[Saved entries]

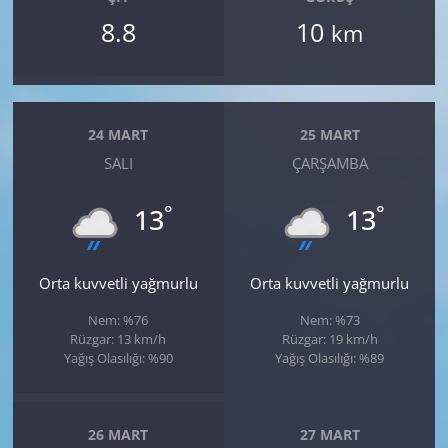
8.8
10
km
24 MART
25 MART
SALI
ÇARŞAMBA
°
°
13
13
Orta kuvvetli yağmurlu
Orta kuvvetli yağmurlu
Nem: %76
Nem: %73
Rüzgar: 13 km/h
Rüzgar: 19 km/h
Yağış Olasılığı: %90
Yağış Olasılığı: %89
26 MART
27 MART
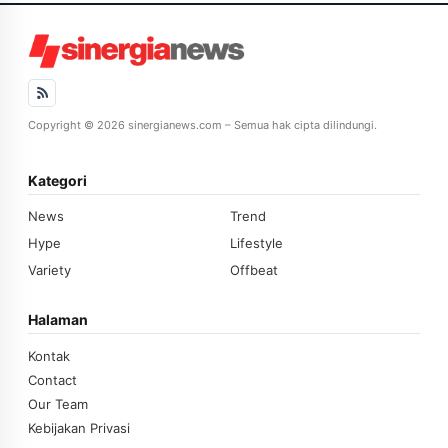
Copyright © 2026 sinergianews.com – Semua hak cipta dilindungi.
Kategori
News
Trend
Hype
Lifestyle
Variety
Offbeat
Halaman
Kontak
Contact
Our Team
Kebijakan Privasi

What the exercise asks =
Pull out every line of the data above that contains the word "Olasılığı".

Finished exercise =
Yağış Olasılığı: %90
Yağış Olasılığı: %89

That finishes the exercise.